US AFRL plans to improve aircraft engine inlet duct fabrication

6 April 2020 (Last Updated April 6th, 2020 10:37)

The Air Force Research Laboratory (AFRL) in the US has announced that it is working on a programme that seeks to introduce new processes for the fabrication of aircraft engine inlet ducts.

US AFRL plans to improve aircraft engine inlet duct fabrication
The Kratos XQ-58 Valkyrie is an experimental stealthy unmanned combat aerial vehicle, designed under the USAF Research Laboratory’s Low Cost Attritable Aircraft Technology project portfolio. Credit: US Air Force.

The Air Force Research Laboratory (AFRL) in the US has announced that it is working on a programme that seeks to introduce new processes for the fabrication of aircraft engine inlet ducts.

The aircraft engine inlet ducts offer continuous air supply to the engine compressor and maintain its efficiency.

The usual fabrication process for the inlet duct comprises composite material pre-impregnated with a synthetic resin to a multi-piece steel mandrel. The mandrel is placed in an autoclave, a heated pressure vessel, for processing.

Under the initiative, the Manufacturing and Industrial Technologies Division of AFRL has collaborated with a contractor team to identify the benefits of replacing this legacy manufacturing process.

The new method involves replacing the hand-applied composite prepreg with an automated overbraid process.

A lightweight single-piece shape-memory polymer mandrel will also be used over the steel mandrel.

The contractor team comprises Cornerstone Research Group, A&P Technology and Spintech.
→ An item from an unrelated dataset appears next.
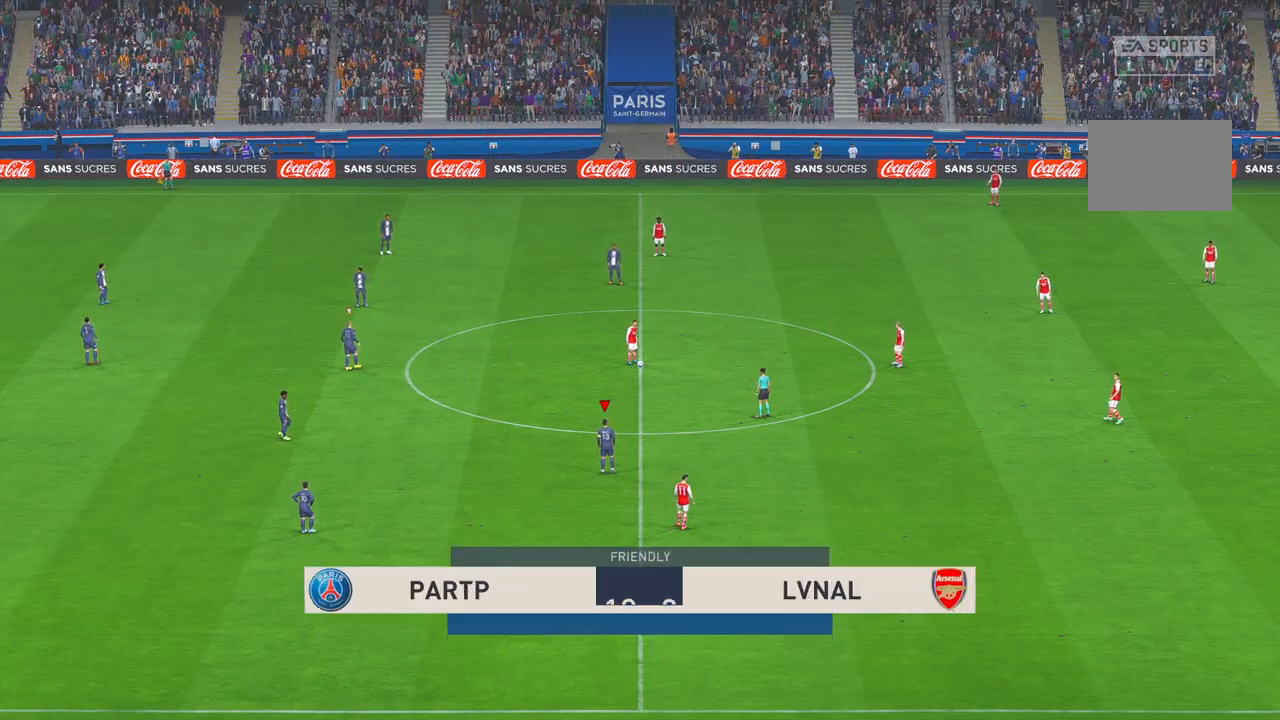
{"buttons": ["R2"], "left_stick": "center", "right_stick": "center", "events": []}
AFRL Manufacturing and Industrial Technologies Division’s Low-Cost Attritable Aircraft Technology Initiative manufacturing lead Craig Neslen said: “We believe that the introduction of a reusable shape memory polymer mandrel together with the automated overbraid process and an oven based VARTM composite cure will lead to significant cost and cycle-time reductions.

“Quantifying the manufacturing benefits and validating structural integrity will be critical to establishing a positive business case and convincing designers and manufacturers that the new materials and processes should be incorporated into future low-cost engine inlet duct designs.”

The team has already completed element analysis finalisation of the overbraid architecture, manufacturing a shape memory polymer forming tool and the SMP mandrel.

The initiative will fabricate a total of four inlet ducts, following which, production time and associated costs will be compared to the legacy design.

Subsequently, AFRL will deliver the final inlet duct to the government for further integration into the Aerospace Systems Directorate’s complementary airframe design and manufacturing programme.